How to Make AI Agents that Run Code

quantitative data llm open-source code sandbox

Why do LLMs need code execution?

In the whole architecture of an AI agent application, creating assistants that can provide accurate and relevant answers depends on a sophisticated combination of functionalities. At Khoj, we’ve discovered that effective AI assistance depends on multiple subfunctions working in concert, including intent determination, information retrieval, online searches, webpage scraping, and code execution. We’re going to drill down into the last of these functionalities – code execution – and explore how it enhances LLMs.

The ability to execute code is particularly crucial in current AI assistance. Recent research shows that Large Language Models (LLMs) still have limitations when it comes to quantitative reasoning and data analysis. You can’t just overcome these limitations with prompt engineering.

However, these same models excel at writing code. By connecting an LLM to a code execution environment, we can overcome limitations in quantitative analysis, enabling the LLM to perform calculations, conduct statistical analyses, and generate visual representations of data through charts – all of which contribute to more comprehensive and accurate responses.

How it works

We’ve added a subtask in Khoj that generates Python code to execute in order to fulfill some user intent. This code can be as simple as a mathematical calculation or as complex as charting a graph. The AI agent then executes this code in a sandboxed environment and returns the results to the user. You can see most of the relevant code in run_code.py.

Implementing code execution in AI systems comes with significant security considerations. Running arbitrary LLM-generated Python code, whether on local machines or cloud servers, presents obvious risks that need to be carefully managed. To address these concerns, we’ve leveraged the excellent work done by Pyoidide to run python in a js sandbox and Cohere’s Terrarium to containerize it as a service. We’ve wrapped into a publically accessible docker base image accessible at ghcr.io/khoj-ai/terrarium:latest.

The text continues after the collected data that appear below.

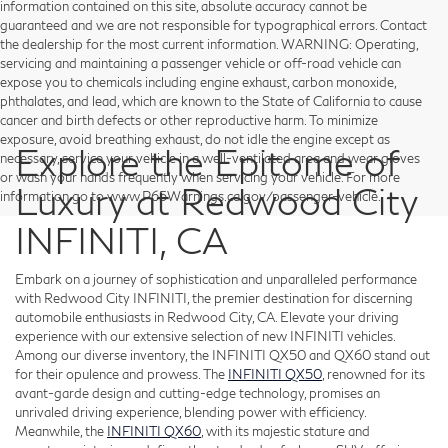
information contained on this site, absolute accuracy cannot be
guaranteed and we are not responsible for typographical errors. Contact
the dealership for the most current information. WARNING: Operating,
servicing and maintaining a passenger vehicle or off-road vehicle can
expose you to chemicals including engine exhaust, carbon monoxide,
phthalates, and lead, which are known to the State of California to cause
cancer and birth defects or other reproductive harm. To minimize
exposure, avoid breathing exhaust, do not idle the engine except as
Explore the Epitome of
necessary, service your vehicle in a well-ventilated area and wear gloves
or wash your hands frequently when servicing your vehicle. For more
Luxury at Redwood City
information go to www.P65Warnings.ca.gov/passenger-vehicle.
INFINITI, CA
Embark on a journey of sophistication and unparalleled performance
with Redwood City INFINITI, the premier destination for discerning
automobile enthusiasts in Redwood City, CA. Elevate your driving
experience with our extensive selection of new INFINITI vehicles.
Among our diverse inventory, the INFINITI QX50 and QX60 stand out
for their opulence and prowess. The
INFINITI QX50
, renowned for its
avant-garde design and cutting-edge technology, promises an
unrivaled driving experience, blending power with efficiency.
Meanwhile, the
INFINITI QX60
, with its majestic stature and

You can see the code on our Terrarium fork on GitHub.

To run it, you can use the following command:

docker run -p 8080:8080 ghcr.io/khoj-ai/terrarium:latest

To test it, you can use the following Python code:

curl -X POST -H "Content-Type: application/json" \
--url http://localhost:8080 \
--data-raw '{"code": "1 + 1"}' \
--no-buffer

This approach to AI assistance, combining natural language with LLMs and code execution capabilities, represents a significant step forward in creating more capable and useful AI systems. As we continue to develop and refine these tools, we’re discovering new ways to bridge the gap between human inquiry and computational analysis, all while maintaining security and user accessibility.

See an Example

One of the most compelling features of this implementation is the integration with matplotlib, the canonical Python charting library. This integration allows our AI assistant to generate rich visual outputs, including sophisticated charts and documents, directly within the conversation interface. This capability transforms the interaction from purely textual exchanges to more comprehensive and visually informative communications.

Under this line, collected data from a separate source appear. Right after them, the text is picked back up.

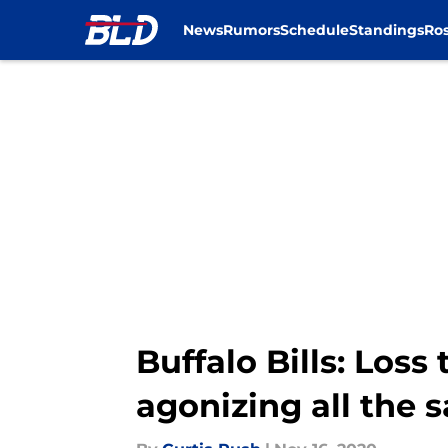
News
Rumors
Schedule
Standings
Ros
Skip to main content
Buffalo Bills: Loss
agonizing all the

Here’s an example of a chart Khoj created. My query was: “create a chart comparing the number of people in each continent. use a bar chart.”. See full conversation:

Matplotlib Chart

You can also see the code it executed. In this case, it ran:

import matplotlib.pyplot as plt

# Data for population by continent in 2024
continents = ['Asia', 'Africa', 'Europe', 'Latin America and the Caribbean', 'Northern America', 'Oceania']
populations = [4806898, 1515141, 745084, 663466, 385295, 46089]  # in thousands

# Create a bar chart
plt.figure(figsize=(10, 6))
plt.bar(continents, populations, color=['blue', 'green', 'red', 'purple', 'orange', 'brown'])

# Add titles and labels
plt.title('Population by Continent in 2024')
plt.xlabel('Continent')
plt.ylabel('Population (in thousands)')

# Save the plot to a file
plt.savefig('population_by_continent_2024.png')

The Interface

Because one of our core principles is transparency and accessibility of AI, we always show the code executed by the AI assistant. This practice not only helps users understand the process behind the AI’s responses but also allows reproducibility and verification of the results.

The evolution of this functionality within the constraints of a chat interface presents an interesting paradigm. While some argue that chat interfaces are not the future of AI interaction, our experience suggests otherwise. The chat input box represents an open canvas of possibilities, where the response can contain various forms of output – from text to charts to complex analyses. We’re still working on the exact modality of communicating these expanding capabilities to users, but the blinking cursor in the chat box continues to be a compelling invitation to explore & create.